■ Data in this exercise
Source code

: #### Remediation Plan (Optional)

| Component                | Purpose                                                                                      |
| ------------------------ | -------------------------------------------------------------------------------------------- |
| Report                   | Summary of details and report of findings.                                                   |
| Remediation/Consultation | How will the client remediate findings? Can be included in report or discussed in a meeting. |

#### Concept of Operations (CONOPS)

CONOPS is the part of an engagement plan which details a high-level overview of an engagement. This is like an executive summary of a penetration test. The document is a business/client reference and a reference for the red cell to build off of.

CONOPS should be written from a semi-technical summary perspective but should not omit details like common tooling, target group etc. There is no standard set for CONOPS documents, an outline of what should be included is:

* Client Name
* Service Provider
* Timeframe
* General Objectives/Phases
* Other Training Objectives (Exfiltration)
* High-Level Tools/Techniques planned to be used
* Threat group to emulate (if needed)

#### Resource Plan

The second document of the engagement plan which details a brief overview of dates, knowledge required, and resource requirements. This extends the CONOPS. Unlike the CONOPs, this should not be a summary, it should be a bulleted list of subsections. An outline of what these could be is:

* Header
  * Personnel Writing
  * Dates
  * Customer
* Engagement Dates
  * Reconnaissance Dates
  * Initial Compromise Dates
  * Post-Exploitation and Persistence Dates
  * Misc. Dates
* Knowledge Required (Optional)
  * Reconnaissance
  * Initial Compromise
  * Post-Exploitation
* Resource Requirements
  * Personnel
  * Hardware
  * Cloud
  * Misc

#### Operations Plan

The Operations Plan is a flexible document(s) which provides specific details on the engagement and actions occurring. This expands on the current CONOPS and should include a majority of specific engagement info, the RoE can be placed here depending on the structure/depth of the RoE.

■ Task goal
List every line above that contains the word "Operations".

■ Response to this task
#### Concept of Operations (CONOPS)
#### Operations Plan
The Operations Plan is a flexible document(s) which provides specific details on the engagement and actions occurring. This expands on the current CONOPS and should include a majority of specific engagement info, the RoE can be placed here depending on the structure/depth of the RoE.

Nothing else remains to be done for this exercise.